WORK ITEM. For the word "pieces", count the lines of the listing that contain it and give only the count.

GIVEN RECORDS.
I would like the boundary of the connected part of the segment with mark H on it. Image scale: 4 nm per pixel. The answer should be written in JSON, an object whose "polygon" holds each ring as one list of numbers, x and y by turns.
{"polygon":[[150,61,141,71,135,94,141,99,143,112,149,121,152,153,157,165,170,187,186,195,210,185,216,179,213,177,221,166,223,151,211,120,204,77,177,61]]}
==
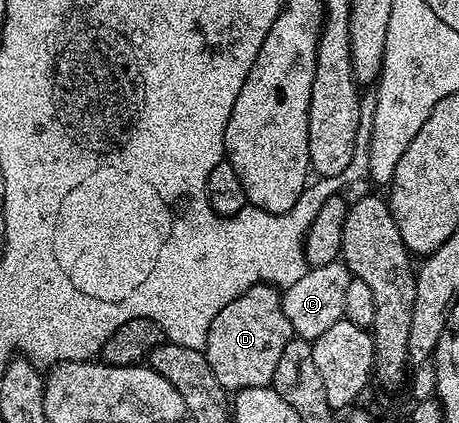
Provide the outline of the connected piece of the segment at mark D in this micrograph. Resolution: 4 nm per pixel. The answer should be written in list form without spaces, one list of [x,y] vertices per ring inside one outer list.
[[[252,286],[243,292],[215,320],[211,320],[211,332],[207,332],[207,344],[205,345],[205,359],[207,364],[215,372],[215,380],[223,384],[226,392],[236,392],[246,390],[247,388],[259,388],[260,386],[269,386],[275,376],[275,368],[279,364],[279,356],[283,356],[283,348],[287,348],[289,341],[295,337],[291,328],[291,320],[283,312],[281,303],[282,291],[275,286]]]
* * *
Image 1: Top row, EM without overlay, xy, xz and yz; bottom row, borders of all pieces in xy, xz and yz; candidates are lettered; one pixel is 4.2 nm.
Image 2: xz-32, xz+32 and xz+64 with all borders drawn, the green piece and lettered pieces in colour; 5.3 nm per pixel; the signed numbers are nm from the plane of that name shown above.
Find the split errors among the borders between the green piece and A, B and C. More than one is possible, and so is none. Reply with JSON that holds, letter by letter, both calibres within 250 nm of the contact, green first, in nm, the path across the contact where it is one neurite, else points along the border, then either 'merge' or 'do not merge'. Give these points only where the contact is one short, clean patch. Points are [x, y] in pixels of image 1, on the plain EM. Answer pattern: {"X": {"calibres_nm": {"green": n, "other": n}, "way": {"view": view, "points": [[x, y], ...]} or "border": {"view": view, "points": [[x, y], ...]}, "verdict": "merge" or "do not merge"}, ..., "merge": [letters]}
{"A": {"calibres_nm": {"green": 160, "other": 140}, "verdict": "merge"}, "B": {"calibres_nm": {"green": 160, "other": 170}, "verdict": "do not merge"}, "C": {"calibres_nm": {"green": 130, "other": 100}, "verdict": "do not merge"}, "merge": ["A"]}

RESULT. 2